In its last two seasons, Larry David’s “Curb Your Enthusiasm” pushed politically correct notions of Jewish identity and race to cringe-worthy and hilarious extremes. David, playing an exaggerated version of his misanthropic self, briefly made nice when he mistakenly believed he had been adopted and was not born Jewish, then he returned to his callous self when his wife — now estranged — took in an African American family that had been displaced by Hurricane Katrina. “So your last name is Black,” he says to the family upon their first meeting, arriving late to pick them up at the airport. “That’d be like if my last name were Jew: Larry Jew.”
Now the seventh season of HBO’s “Curb,” premiering Sept. 20 on HBO, will tackle a different kind of faux pas that the real David has condemned: the sitcom reunion show. In particular, a reunion of “Seinfeld,” one of the most successful television shows of all time, which David co-created with comedian Jerry Seinfeld. The show ran for nine seasons, from 1989 to 1998, and continues in reruns.
Although David had often dismissed the notion of a “Seinfeld” reunion as “lame,” he said at a press event earlier this year, it dawned on him that a fictional “Seinfeld” reunion on “Curb” could be funny. The four stars of “Seinfeld” agreed. As season seven opens, Larry’s wife, Cheryl, has left him, and now he is forced by social convention to care for his girlfriend — the matriarch of the Black family clan (Vivica A. Fox) — who may have cancer. The show plays out like an amped-up rant about life’s small irritations and unwritten “rules,” as was the form made famous by “Seinfeld,” but now with “Curb’s” nasty edge. Among the topics: the etiquette of whether one should help oneself to food from a friend’s refrigerator (“liquid’s OK,” as one character tells an irate Larry), and having to be nice to not-so-nice people who have cancer.
Based on the season’s first three episodes, which were provided to reviewers, it remains unclear whether “Curb” will carve new territory in its lampooning of the Hollywood rich, or if Larry’s habit of getting himself in trouble through a series of faux pas will ratchet up with ever-escalating humiliations for the character.
But seeing David on screen with his “Seinfeld” colleagues is more than satisfying, and sidesplitting. The cast appears in the season’s third episode, after it becomes apparent that Larry’s ulterior motives for spearheading the reunion are (surprise!) less than honorable.

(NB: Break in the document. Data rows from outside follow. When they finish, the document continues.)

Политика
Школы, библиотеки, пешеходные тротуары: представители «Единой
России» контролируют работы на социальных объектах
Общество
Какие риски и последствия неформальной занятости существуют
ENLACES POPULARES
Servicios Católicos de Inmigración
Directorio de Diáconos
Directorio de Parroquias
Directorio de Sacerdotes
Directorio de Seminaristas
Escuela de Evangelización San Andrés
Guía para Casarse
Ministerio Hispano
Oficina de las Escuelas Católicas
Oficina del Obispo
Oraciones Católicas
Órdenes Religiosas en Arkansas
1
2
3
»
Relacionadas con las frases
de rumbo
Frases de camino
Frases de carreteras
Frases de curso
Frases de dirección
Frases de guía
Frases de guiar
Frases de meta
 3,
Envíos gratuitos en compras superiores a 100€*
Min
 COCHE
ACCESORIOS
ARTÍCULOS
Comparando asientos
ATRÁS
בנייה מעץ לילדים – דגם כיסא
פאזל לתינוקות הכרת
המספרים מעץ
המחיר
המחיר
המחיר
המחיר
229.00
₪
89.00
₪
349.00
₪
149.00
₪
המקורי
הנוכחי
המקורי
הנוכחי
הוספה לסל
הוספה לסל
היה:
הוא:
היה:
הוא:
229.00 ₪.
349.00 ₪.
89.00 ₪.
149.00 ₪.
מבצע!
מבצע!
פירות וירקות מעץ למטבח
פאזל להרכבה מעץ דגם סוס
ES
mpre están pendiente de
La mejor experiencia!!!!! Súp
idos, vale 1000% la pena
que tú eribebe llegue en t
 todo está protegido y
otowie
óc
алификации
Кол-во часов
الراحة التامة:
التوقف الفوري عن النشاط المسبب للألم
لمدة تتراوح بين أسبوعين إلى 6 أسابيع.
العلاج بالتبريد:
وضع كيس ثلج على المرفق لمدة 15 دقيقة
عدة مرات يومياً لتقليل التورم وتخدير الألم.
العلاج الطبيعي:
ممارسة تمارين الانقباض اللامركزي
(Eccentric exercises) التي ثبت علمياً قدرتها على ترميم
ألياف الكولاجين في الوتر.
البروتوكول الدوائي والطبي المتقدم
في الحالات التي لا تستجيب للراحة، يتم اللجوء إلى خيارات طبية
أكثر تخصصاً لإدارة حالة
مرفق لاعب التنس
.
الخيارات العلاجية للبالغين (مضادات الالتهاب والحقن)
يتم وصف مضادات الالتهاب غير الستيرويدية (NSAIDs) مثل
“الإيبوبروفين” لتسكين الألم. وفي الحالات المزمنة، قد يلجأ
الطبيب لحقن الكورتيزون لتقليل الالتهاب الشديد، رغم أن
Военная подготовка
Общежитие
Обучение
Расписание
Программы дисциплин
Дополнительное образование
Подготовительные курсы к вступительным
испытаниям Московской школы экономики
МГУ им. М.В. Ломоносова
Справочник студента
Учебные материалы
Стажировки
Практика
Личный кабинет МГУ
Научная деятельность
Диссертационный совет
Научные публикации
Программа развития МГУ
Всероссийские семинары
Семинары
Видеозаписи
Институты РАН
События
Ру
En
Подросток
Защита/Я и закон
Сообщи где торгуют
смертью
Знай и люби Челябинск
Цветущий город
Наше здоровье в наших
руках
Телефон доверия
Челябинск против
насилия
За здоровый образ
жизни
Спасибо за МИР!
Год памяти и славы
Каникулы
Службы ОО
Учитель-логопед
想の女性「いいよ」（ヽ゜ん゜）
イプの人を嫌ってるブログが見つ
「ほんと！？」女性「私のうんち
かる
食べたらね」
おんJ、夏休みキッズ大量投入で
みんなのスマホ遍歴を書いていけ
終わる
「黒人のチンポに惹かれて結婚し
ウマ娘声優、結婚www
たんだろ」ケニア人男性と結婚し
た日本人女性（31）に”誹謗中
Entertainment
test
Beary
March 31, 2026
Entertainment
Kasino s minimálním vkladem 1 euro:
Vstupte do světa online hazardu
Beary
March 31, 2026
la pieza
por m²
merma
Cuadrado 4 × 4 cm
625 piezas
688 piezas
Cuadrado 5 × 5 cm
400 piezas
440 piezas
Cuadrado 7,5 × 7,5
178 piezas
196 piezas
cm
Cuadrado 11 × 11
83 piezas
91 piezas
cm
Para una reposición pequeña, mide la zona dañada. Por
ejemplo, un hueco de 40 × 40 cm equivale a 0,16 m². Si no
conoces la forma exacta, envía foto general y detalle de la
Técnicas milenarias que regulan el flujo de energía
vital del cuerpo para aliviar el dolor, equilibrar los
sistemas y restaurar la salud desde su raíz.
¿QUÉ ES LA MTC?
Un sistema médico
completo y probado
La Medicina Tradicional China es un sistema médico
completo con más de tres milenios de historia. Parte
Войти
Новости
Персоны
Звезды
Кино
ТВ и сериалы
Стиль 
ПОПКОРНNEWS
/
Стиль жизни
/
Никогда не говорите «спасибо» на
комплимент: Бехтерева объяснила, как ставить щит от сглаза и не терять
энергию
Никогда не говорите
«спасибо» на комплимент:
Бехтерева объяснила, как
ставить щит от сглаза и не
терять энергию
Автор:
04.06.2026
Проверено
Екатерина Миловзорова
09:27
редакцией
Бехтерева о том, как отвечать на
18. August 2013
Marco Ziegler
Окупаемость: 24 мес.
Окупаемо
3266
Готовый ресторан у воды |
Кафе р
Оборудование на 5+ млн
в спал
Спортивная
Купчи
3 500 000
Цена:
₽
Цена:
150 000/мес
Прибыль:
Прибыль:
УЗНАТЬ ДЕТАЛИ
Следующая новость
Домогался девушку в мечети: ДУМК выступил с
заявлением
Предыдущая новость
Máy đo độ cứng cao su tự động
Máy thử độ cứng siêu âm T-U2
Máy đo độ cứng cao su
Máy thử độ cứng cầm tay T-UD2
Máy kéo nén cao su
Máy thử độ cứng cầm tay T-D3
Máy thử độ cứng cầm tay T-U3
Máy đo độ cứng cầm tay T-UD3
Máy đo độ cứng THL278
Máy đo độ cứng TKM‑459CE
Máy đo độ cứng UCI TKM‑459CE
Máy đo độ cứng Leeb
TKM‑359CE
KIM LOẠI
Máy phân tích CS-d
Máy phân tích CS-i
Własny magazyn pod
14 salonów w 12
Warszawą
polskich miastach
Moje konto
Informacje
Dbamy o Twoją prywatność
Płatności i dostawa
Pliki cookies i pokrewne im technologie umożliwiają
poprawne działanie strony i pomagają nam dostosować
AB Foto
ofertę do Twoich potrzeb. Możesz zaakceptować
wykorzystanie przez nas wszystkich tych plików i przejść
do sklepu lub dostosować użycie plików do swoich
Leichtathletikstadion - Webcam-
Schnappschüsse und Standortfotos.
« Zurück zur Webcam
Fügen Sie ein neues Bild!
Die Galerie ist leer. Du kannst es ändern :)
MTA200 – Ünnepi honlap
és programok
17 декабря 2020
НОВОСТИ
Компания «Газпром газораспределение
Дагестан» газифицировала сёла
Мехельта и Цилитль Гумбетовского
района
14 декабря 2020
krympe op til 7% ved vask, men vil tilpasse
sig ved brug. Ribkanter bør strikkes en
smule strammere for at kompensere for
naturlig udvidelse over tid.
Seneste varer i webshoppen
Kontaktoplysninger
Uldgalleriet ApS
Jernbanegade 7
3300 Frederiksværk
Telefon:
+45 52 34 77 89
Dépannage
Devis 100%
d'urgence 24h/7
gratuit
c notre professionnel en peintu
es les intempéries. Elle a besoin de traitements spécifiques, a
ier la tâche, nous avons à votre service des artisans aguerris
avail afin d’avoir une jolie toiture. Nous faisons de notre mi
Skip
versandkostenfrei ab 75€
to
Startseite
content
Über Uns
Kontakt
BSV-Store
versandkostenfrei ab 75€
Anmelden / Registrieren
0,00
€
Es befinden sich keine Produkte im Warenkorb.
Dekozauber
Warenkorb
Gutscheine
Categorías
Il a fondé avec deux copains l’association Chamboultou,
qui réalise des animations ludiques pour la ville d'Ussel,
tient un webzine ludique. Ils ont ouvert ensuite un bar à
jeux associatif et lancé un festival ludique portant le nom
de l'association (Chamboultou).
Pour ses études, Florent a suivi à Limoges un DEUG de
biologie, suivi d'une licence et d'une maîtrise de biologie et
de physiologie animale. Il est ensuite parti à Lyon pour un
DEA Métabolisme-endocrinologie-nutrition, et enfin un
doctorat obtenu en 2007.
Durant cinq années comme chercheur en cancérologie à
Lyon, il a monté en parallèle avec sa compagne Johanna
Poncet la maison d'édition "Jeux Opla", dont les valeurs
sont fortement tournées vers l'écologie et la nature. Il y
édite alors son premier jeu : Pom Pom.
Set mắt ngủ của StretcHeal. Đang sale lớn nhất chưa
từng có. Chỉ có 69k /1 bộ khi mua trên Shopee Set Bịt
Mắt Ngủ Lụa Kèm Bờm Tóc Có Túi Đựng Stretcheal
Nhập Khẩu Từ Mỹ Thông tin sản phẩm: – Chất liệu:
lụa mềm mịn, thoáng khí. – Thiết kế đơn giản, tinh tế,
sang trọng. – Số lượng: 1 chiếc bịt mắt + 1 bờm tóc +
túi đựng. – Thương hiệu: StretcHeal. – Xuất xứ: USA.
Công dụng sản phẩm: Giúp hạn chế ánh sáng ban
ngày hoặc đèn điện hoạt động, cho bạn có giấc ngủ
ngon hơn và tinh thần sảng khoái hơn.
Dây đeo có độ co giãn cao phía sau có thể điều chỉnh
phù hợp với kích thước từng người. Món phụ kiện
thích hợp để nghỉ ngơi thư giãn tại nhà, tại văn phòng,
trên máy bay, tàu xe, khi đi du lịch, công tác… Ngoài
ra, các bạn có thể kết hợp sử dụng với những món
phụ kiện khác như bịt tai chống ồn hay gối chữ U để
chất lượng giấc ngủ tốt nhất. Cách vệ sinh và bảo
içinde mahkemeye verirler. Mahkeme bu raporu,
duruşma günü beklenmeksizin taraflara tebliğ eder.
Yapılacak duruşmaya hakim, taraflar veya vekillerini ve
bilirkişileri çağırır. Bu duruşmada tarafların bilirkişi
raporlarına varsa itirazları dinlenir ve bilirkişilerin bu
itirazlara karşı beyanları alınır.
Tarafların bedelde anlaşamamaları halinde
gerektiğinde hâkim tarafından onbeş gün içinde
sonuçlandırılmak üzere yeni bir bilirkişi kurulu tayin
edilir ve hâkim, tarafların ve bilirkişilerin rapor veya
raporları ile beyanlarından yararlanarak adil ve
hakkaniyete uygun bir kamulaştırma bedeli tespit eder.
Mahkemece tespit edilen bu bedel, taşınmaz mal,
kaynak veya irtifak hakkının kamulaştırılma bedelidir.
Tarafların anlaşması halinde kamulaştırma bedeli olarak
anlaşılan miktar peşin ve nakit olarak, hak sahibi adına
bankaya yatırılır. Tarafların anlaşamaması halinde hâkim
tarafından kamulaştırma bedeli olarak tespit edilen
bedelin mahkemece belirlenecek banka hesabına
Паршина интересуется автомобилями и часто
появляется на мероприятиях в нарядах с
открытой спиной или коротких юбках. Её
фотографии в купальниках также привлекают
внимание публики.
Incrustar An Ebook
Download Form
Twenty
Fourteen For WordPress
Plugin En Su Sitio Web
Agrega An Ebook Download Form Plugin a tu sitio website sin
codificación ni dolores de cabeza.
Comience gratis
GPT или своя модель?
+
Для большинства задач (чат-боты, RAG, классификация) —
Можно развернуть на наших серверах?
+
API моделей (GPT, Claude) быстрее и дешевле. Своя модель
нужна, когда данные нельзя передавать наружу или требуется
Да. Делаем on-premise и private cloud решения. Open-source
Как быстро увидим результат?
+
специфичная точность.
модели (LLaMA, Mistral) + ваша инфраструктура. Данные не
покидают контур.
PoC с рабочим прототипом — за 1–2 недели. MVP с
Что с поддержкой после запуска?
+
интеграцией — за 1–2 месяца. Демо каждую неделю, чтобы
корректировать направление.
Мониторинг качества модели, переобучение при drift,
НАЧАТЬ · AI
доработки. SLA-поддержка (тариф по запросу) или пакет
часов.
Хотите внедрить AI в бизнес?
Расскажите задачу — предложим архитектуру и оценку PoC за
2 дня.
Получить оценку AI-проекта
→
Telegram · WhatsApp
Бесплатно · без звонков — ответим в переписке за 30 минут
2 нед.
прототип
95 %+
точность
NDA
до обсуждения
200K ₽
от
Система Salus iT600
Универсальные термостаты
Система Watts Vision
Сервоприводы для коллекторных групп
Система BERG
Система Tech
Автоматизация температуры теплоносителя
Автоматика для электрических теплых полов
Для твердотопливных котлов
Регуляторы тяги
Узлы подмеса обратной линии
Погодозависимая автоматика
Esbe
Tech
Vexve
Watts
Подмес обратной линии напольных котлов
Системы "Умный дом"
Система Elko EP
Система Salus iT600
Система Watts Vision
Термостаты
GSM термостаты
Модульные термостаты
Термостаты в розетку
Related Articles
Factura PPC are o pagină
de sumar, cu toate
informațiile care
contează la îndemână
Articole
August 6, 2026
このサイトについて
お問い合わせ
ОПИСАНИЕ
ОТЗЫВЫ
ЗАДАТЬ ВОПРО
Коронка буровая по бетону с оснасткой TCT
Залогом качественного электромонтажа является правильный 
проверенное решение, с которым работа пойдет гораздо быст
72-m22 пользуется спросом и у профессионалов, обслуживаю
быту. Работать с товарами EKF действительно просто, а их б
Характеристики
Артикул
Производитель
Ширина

He disingenuously meets with each actor to hawk his proposal: “Why would we do something like this?” a skeptical Seinfeld asks, reminding Larry that usually, “You would look [at reunion shows] and you’d make that face, that very judgmental face of yours ... you’d criticize and downgrade them for it, that’s your style.” Jason Alexander doesn’t buy Larry’s idea that George, his “Seinfeld” character, could have been married for a time, because he says George is “unlovable — a jerky, schmucky little character.” But Alexander does like the idea that a reunion show might make up for “Seinfeld’s” finale, lampooned in real life by critics for its harsh condemnation of the characters, who wind up in jail for their selfish behavior. This irks Larry, who — like the real-life David — says there is “nothing to make up for.”
Here’s hoping that this season answers one other lingering question about the older sitcom: Why was the obviously Jewish Seinfeld never openly described as Jewish on the show?
Beginning Sept. 20, “Curb Your Enthusiasm” will air Sundays on HBO.